Con l’omicidio di Artena è ripresa la polemica verso l’MMA e le arti marziali; generale l’accusa di fomentare la violenza.
Chi come me pratica questi sport
e, in passato, l’ha anche fatto intensamente, sa che l’accusa è infondata. Per altro,
avevo già affrontato questo tema commentando "L’educazione di un
fascista”, di Paolo Berizzi, editore Feltrinelli, ISBN 978-88-07-17372-1.
Le arti marziali sono
principalmente una via per conquistare la sicurezza di sé, ciò avviene sia
sottoponendosi ad un duro allenamento, sia, inutile negarlo, attraverso il
confronto, spesso anche cruento, con altri nostri sodali; contrapposizione che
però, è solo momentanea, dura lo spazio di uno scontro e viene effettuata in un
contesto sportivo di regole condivise.
Più comune del disprezzo, è il
rispetto e il senso di appartenenza e fratellanza con l’avversario; noi siamo
sul ring, sul tatami o nella gabbia e, siamo dei pari e semmai, sono molti di quelli
fuori che sono preda dell’eccitazione e, se vogliamo, della voglia di vivere di
violenza riflessa... sportivi da poltrona!
L’educazione marziale può
sicuramente creare dei violenti, questo è innegabile. Ma questi soggetti sono
una minoranza e, i loro difetti, la loro propensione, la loro profonda
ignoranza, erano già presenti prima che si avvicinassero al dojo, erano parte
della loro natura era nella loro storia. L’eventuale colpa dei maestri è quella
di non avere individuato per tempo e domato queste distorsioni e, nel caso
fosse stato necessario, di non aver allontanato questi soggetti prima che
potessero sfruttare questo percorso per nuocere di più.
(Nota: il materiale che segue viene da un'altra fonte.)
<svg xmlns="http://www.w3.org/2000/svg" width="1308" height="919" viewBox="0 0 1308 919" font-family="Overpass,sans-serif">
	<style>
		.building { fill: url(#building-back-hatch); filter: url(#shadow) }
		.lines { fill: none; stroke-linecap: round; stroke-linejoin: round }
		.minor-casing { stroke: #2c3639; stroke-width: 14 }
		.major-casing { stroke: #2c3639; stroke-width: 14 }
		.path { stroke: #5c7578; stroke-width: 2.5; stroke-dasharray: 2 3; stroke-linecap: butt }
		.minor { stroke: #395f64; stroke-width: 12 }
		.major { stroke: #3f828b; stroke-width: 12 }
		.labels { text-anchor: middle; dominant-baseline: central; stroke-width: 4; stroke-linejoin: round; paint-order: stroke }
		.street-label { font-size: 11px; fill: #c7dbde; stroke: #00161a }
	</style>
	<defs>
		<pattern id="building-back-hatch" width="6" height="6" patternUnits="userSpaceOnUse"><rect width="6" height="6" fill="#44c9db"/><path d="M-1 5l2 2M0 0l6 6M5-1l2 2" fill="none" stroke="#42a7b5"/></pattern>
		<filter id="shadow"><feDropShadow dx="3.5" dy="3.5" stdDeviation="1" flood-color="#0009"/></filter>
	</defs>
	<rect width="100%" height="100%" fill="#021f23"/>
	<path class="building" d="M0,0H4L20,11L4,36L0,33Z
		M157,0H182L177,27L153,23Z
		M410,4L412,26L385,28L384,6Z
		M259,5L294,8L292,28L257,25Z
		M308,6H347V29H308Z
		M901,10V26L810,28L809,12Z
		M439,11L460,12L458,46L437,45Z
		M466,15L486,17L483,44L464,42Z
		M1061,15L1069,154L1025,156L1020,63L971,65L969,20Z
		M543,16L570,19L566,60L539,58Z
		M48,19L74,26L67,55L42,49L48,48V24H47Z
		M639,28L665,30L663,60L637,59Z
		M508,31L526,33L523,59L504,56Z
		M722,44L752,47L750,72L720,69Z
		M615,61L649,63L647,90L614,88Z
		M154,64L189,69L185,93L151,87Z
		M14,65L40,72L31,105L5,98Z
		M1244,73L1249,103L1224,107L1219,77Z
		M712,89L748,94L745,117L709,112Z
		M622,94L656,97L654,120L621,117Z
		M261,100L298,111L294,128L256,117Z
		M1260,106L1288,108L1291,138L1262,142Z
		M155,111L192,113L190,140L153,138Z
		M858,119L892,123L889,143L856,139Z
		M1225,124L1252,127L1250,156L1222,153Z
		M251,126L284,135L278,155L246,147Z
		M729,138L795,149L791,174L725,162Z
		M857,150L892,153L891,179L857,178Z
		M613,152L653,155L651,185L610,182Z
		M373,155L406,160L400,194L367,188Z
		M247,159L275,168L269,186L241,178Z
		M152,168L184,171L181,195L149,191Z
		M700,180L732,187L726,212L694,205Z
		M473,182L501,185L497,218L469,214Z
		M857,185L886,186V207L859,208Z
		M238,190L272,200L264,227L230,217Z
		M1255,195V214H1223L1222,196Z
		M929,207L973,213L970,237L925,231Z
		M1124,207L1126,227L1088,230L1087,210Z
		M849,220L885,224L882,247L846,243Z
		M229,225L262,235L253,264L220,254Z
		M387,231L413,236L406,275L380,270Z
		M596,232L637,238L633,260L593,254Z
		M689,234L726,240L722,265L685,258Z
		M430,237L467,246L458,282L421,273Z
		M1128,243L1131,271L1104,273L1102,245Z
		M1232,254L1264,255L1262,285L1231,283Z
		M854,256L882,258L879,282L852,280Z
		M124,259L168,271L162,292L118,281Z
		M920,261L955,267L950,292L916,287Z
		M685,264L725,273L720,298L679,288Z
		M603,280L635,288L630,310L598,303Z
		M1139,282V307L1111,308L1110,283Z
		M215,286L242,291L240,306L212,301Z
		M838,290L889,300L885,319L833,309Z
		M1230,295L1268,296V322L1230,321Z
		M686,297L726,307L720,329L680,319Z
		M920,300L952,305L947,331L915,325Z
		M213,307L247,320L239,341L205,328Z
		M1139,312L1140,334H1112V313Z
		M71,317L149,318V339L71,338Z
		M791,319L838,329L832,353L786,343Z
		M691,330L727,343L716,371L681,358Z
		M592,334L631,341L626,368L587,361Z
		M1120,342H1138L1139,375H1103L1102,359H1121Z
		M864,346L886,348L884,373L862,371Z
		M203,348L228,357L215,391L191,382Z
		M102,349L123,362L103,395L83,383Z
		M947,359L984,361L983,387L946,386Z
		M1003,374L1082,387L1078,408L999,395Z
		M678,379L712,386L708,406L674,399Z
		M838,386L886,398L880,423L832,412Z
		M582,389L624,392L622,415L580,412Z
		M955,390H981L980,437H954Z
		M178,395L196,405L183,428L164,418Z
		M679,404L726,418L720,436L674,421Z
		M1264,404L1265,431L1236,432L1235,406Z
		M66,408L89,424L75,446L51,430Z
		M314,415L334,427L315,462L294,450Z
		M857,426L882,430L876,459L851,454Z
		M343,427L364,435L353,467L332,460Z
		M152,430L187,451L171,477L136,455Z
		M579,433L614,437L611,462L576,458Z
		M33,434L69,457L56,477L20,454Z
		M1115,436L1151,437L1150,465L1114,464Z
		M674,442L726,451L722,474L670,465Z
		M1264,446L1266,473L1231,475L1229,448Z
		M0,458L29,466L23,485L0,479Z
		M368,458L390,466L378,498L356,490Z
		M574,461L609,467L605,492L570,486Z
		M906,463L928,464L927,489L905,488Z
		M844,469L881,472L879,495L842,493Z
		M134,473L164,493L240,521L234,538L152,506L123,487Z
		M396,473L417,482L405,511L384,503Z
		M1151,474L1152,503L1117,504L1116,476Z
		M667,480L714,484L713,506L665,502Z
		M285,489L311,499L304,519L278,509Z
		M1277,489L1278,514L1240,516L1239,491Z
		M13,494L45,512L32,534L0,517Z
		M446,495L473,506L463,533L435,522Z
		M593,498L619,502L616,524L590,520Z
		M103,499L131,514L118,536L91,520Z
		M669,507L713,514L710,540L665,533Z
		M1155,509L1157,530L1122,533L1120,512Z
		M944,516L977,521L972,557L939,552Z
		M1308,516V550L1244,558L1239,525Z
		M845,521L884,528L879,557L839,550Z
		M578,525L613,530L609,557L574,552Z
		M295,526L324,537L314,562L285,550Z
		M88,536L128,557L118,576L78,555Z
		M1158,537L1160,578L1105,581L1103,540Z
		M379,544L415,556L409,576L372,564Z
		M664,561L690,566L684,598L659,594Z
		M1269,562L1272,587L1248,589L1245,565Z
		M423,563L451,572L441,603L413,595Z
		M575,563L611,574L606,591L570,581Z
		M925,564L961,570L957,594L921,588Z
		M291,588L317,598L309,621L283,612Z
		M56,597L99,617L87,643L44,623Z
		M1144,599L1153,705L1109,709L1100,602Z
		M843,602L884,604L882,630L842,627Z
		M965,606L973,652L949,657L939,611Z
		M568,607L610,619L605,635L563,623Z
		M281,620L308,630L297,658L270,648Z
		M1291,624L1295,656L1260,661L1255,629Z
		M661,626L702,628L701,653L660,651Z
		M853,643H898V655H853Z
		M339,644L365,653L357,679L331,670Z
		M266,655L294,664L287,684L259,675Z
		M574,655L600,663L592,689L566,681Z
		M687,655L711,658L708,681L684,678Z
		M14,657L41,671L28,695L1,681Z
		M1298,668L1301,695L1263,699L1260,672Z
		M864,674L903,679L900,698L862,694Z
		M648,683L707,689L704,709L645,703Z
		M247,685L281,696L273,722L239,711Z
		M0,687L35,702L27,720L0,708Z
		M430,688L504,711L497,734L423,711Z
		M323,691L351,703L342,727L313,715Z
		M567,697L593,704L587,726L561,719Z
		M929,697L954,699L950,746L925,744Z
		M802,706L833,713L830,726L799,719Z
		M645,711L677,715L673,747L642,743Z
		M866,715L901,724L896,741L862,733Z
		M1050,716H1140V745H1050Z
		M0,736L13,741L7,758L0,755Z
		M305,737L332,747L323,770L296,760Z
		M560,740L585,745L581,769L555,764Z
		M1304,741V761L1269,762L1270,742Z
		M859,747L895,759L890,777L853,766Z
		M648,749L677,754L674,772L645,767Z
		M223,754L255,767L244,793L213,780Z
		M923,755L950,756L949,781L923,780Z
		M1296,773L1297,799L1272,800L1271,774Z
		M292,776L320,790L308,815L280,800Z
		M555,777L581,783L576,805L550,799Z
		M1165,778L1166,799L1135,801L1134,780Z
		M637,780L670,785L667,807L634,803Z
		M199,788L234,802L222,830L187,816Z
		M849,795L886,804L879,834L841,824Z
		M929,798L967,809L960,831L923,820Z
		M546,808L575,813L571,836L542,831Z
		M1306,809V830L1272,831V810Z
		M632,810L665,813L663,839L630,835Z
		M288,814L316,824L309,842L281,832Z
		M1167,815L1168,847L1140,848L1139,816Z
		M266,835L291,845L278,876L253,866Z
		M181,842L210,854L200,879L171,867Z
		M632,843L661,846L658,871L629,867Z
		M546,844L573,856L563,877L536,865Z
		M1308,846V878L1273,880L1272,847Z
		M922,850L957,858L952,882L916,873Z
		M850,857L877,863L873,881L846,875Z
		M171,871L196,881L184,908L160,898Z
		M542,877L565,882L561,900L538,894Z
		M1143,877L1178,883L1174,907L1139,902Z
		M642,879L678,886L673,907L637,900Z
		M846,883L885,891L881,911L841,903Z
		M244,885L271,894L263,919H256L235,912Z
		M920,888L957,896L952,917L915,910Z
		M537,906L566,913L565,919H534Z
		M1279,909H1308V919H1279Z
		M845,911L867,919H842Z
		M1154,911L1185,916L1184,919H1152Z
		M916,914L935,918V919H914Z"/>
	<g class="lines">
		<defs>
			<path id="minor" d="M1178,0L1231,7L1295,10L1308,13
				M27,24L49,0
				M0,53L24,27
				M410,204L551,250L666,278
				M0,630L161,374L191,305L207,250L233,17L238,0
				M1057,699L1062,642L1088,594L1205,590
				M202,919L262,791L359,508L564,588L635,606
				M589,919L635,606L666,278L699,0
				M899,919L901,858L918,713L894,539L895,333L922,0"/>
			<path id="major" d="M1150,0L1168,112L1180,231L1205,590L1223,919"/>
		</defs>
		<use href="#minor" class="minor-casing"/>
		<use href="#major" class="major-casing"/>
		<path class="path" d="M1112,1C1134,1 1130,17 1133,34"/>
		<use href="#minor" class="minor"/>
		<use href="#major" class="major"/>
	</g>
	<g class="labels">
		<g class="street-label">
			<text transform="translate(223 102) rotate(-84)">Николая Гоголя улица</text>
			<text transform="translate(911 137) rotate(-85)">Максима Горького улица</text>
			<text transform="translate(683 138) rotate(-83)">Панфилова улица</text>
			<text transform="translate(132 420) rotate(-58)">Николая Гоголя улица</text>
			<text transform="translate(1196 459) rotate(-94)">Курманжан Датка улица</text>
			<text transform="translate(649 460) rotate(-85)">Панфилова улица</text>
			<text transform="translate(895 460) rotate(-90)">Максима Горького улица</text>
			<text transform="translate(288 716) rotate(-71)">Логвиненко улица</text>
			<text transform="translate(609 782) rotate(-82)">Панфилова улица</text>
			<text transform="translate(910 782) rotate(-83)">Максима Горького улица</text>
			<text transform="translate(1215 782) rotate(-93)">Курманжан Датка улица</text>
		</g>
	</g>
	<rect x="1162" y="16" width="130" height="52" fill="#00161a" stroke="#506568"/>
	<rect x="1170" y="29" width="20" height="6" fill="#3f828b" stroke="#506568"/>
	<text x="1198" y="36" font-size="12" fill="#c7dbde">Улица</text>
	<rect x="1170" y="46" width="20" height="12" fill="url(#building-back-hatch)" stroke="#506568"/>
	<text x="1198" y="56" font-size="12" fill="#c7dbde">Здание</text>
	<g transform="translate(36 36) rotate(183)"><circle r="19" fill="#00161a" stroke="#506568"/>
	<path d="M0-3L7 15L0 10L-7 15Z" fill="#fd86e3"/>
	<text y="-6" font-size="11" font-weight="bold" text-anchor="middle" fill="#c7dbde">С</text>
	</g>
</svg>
Si dimentica però che l’esito
normale di questa pratica sportiva ed educativa non sia la creazione di potenziali
killer smaniosi di menare le mani, ben più spesso né si esce rafforzati nel
fisico, nel morale e nella consapevolezza di sé; uomini forti ma pacifici, duri
ma mansueti, proni al difendere ben più che all'aggredire.
Il “DŌ”, il kanji che spesso è presente nei
suffissi delle discipline marziali indica la “via”, il “percorso”, è lì per fissare un obiettivo, lo
scopo di creare uomini liberi e “giusti” ... poi si può anche fallire.